The Manchester fighter, who faces the Welsh World Boxing Organisation champion at Newcastle Arena on Saturday night, is refusing to look any further ahead than this weekend as he attempts to relieve Calzaghe of his crown. However, Reid feels that Calzaghe is treating victory a a foregone conclusion and thinking ahead prematurely to possible unification deals involving Steve Collins and Roy Jones Jnr.

"It honestly doesn't bother me. I don't need that sort of stuff to get me going," said Reid, , who lost his World Boxing Council super-middleweight title in a surprise defeat by South Africa's Sugar Boy Malinga in December 1997. "I've been the underdog before; I've been written off before - and I prefer that, to be honest. The pressure is off me. The pressure is on Joe. He's talking about doing me in three rounds or whatever round he's on now; I can't remember.

"He's looking towards his next fight and he hasn't even got this one out of the way yet. I'm relaxed. I've trained hard and I'm mentally and physically prepared. I know I'm going to perform and I'm going to win."

Reid's trainer, Brian Hughes, is confident his man can do a job and dismissed a local newspaper report which polled 12 experts who unanimously tipped Calzaghe.

"All 12 are wrong, and we'll find out on Saturday night," Hughes` said. "I've never seen Robin so motivated for a contest as he is for this one.
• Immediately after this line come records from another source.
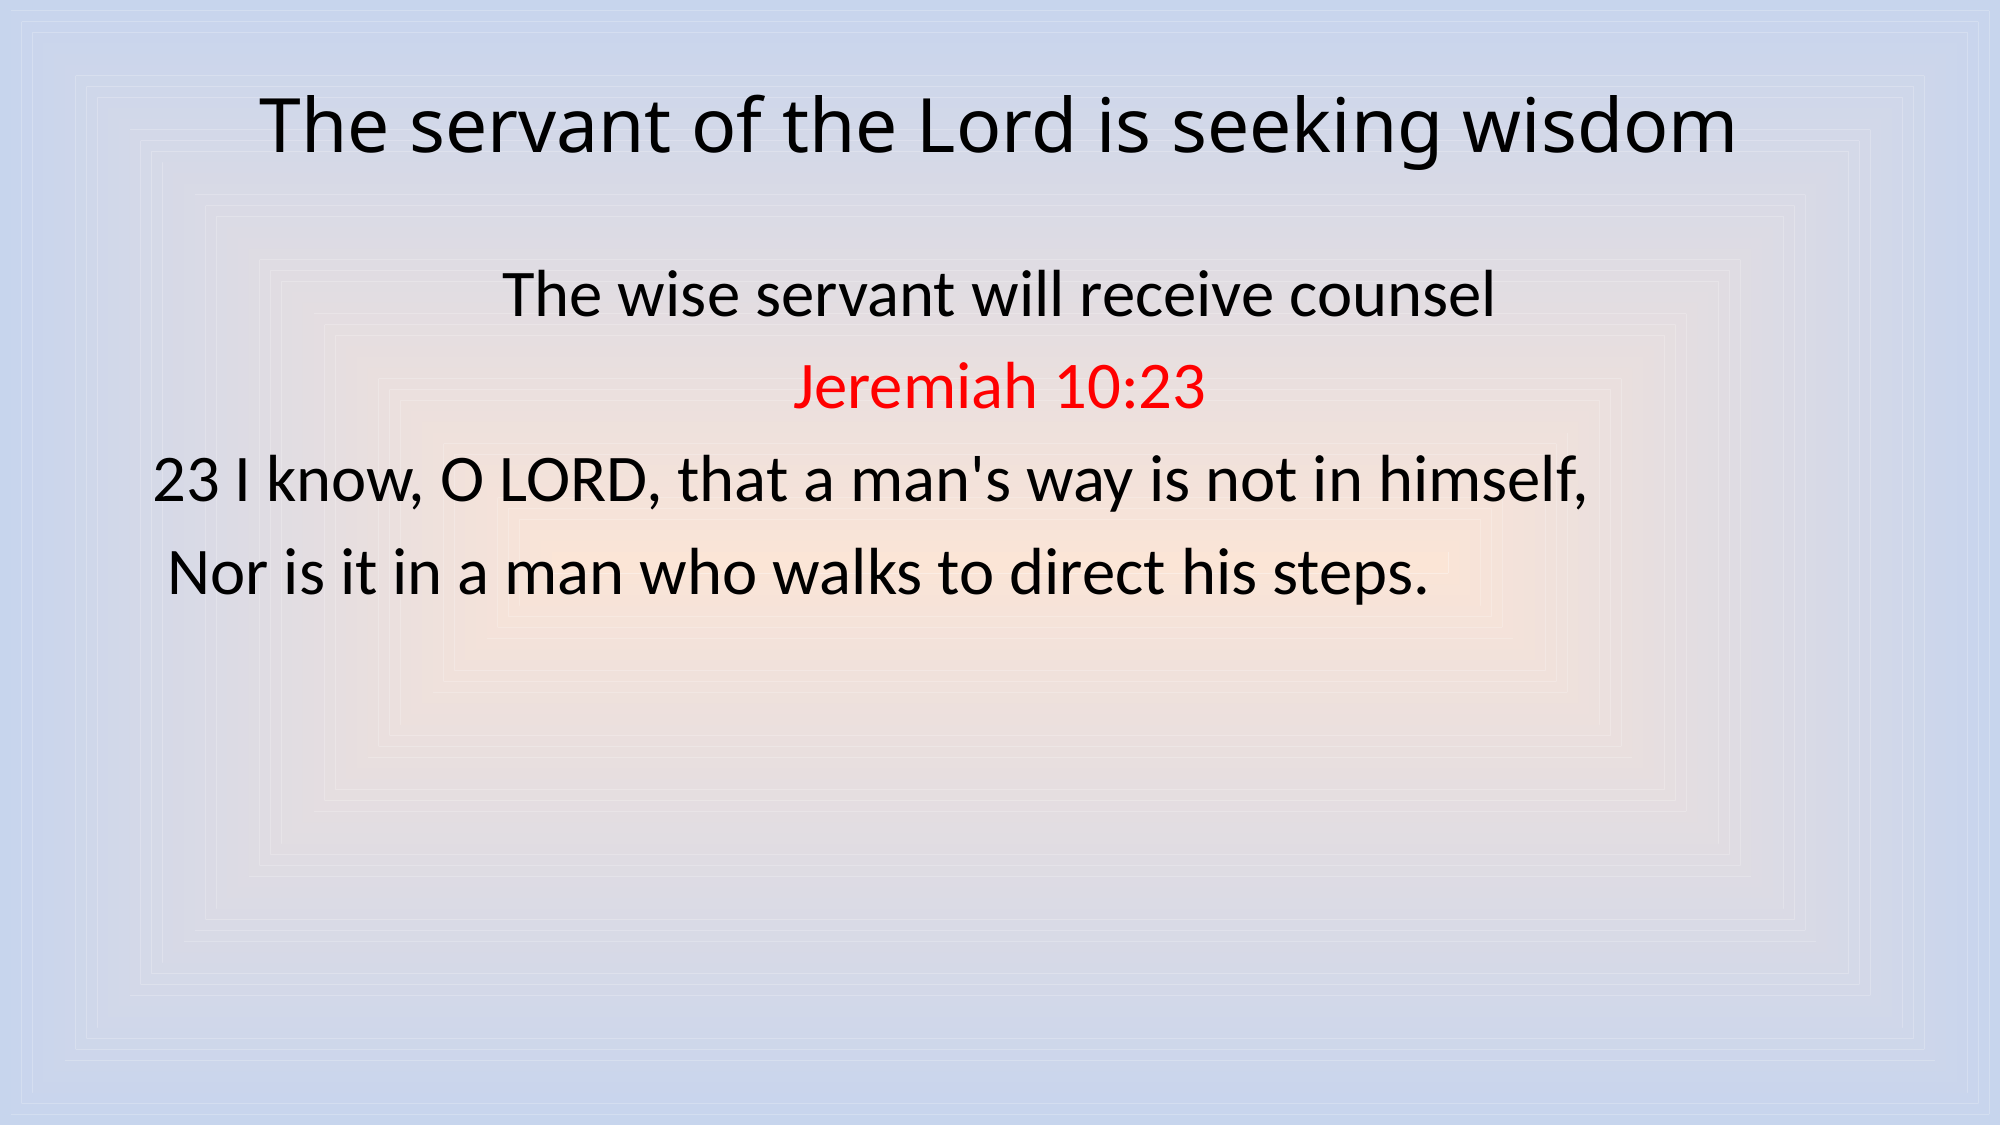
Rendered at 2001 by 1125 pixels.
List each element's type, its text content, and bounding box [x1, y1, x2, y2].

title The servant of the Lord is seeking wisdom [137, 59, 1863, 198]
list The wise servant will receive counsel Jeremiah 10:23 23 I know, O LORD, that a man's way is not in himself, Nor is it in a man who walks to direct his steps. [137, 250, 1863, 1125]
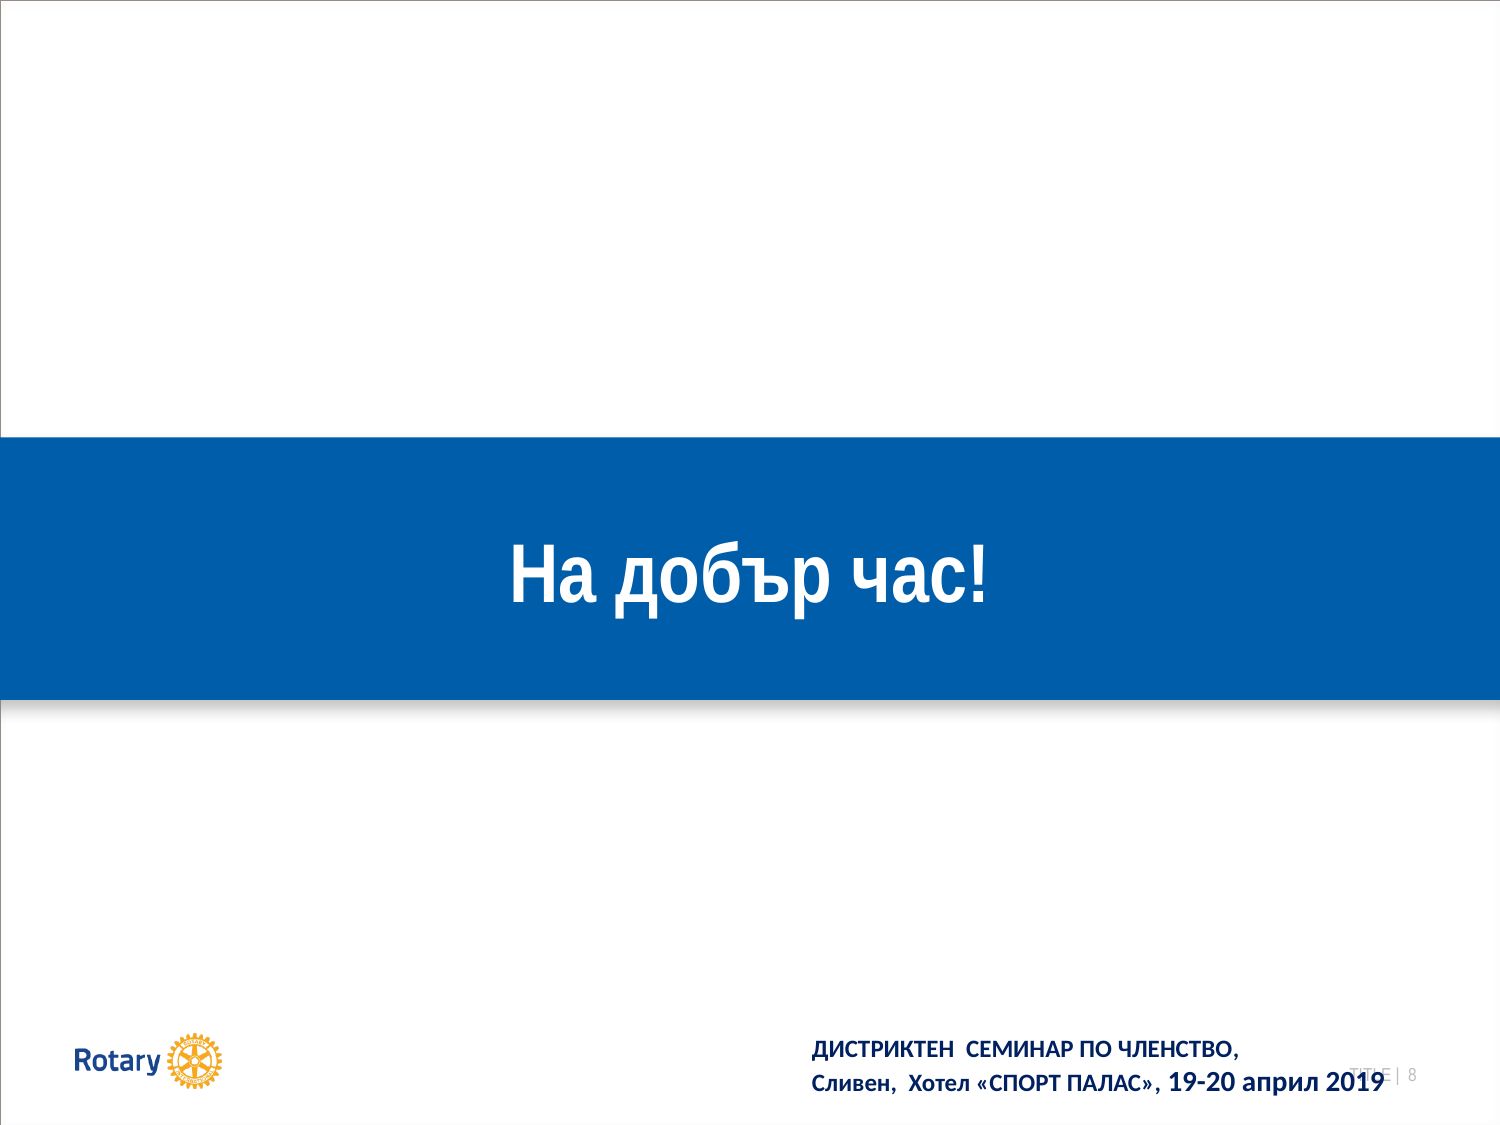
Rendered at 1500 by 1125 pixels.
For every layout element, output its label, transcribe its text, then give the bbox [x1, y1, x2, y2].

picture [75, 1033, 222, 1089]
title На добър час! [24, 437, 1475, 700]
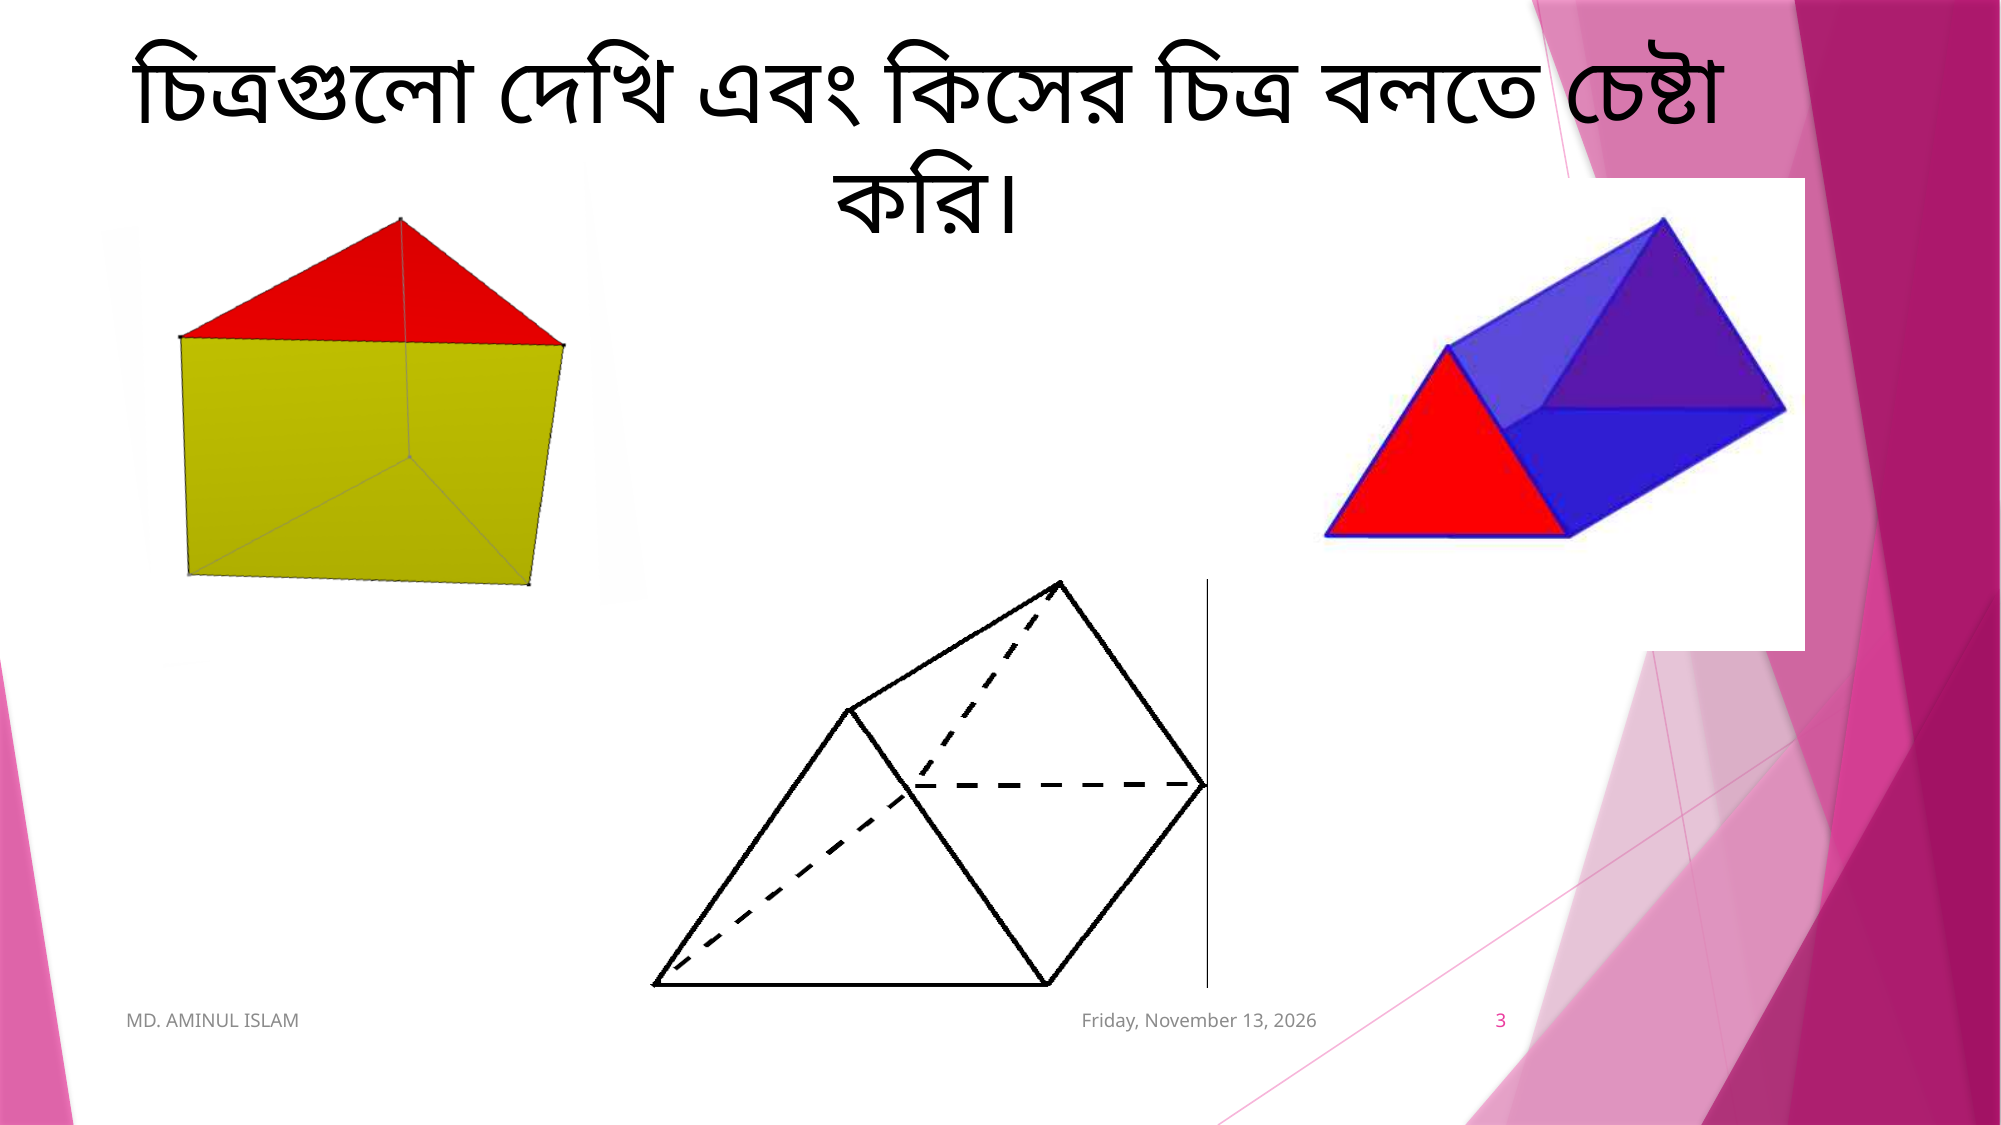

They're definitely wrong, I can assure you."

As well as his boxing, Reid has made something of a name for himself as a model, but he is determined that the sideline will not get in the way of the main business.

"My main priority is my boxing," he said. "I've been boxing since I was eight. I was an England international at 17 or 18 and went to the Olympics. I've always been a boxer, and that's always been the main priority.

"Some people knock it and say he's too involved in his modelling, but that's not true. A lot of people's perceptions of boxers is the flat nose, cauliflower ears and not being able to string a sentence together. But do a bit of modelling and it proves we're not all like that."